[Saved data entries]
#####
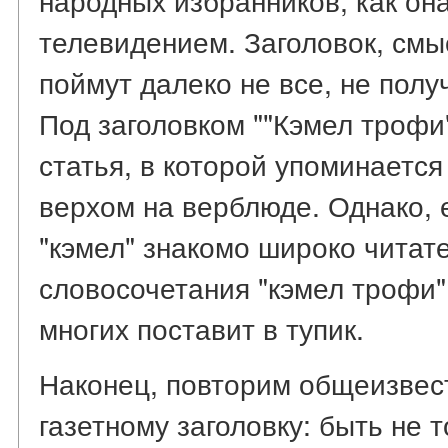
телевидением. Заголовок, смыс
поймут далеко не все, не полу
Под заголовком ""Кэмел трофи
статья, в которой упоминается
верхом на верблюде. Однако, 
"кэмел" знакомо широко читат
словосочетания "кэмел трофи",
многих поставит в тупик.
Наконец, повторим общеизвес
газетному заголовку: быть не 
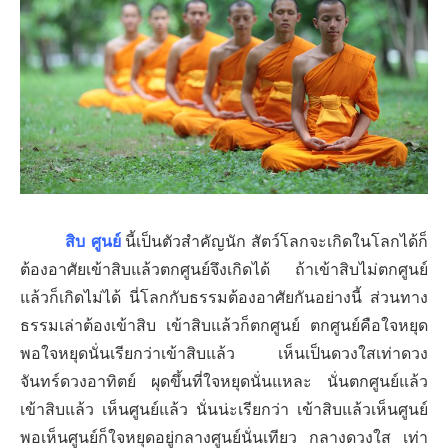
สิบ ศูนย์
นี้เป็นตัวสำคัญนัก สัตว์โลกจะเกิดในโลกได้ก็
ต้องอาศัยเข้าสิบแล้วตกศูนย์จึงเกิดได้ ถ้าเข้าสิบไม่ตกศูนย์
แล้วก็เกิดไม่ได้ นี่โลกกับธรรมต้องอาศัยกันอย่างนี้ ส่วนทาง
ธรรมเล่าต้องเข้าสิบ เข้าสิบแล้วก็ตกศูนย์ ตกศูนย์คือใจหยุด
พอใจหยุดนั่นเรียกว่าเข้าสิบแล้ว เห็นเป็นดวงใสเท่าดวง
จันทร์ดวงอาทิตย์ ผุดขึ้นที่ใจหยุดนั่นแหละ นั่นตกศูนย์แล้ว
เข้าสิบแล้ว เห็นศูนย์แล้ว นั่นน่ะเรียกว่า เข้าสิบแล้วเห็นศูนย์
พอเห็นศูนย์ก็ใจหยุดอยู่กลางศูนย์นั่นเทียว กลางดวงใส เท่า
#####
## The problem:
Retype every line of text from the records above without changing a single character. Leave the pictures out.

## Output:
телевидением. Заголовок, смыс
поймут далеко не все, не полу
Под заголовком ""Кэмел трофи
статья, в которой упоминается
верхом на верблюде. Однако, 
"кэмел" знакомо широко читат
словосочетания "кэмел трофи",
многих поставит в тупик.
Наконец, повторим общеизвес
газетному заголовку: быть не 
สิบ ศูนย์
นี้เป็นตัวสำคัญนัก สัตว์โลกจะเกิดในโลกได้ก็
ต้องอาศัยเข้าสิบแล้วตกศูนย์จึงเกิดได้ ถ้าเข้าสิบไม่ตกศูนย์
แล้วก็เกิดไม่ได้ นี่โลกกับธรรมต้องอาศัยกันอย่างนี้ ส่วนทาง
ธรรมเล่าต้องเข้าสิบ เข้าสิบแล้วก็ตกศูนย์ ตกศูนย์คือใจหยุด
พอใจหยุดนั่นเรียกว่าเข้าสิบแล้ว เห็นเป็นดวงใสเท่าดวง
จันทร์ดวงอาทิตย์ ผุดขึ้นที่ใจหยุดนั่นแหละ นั่นตกศูนย์แล้ว
เข้าสิบแล้ว เห็นศูนย์แล้ว นั่นน่ะเรียกว่า เข้าสิบแล้วเห็นศูนย์
พอเห็นศูนย์ก็ใจหยุดอยู่กลางศูนย์นั่นเทียว กลางดวงใส เท่า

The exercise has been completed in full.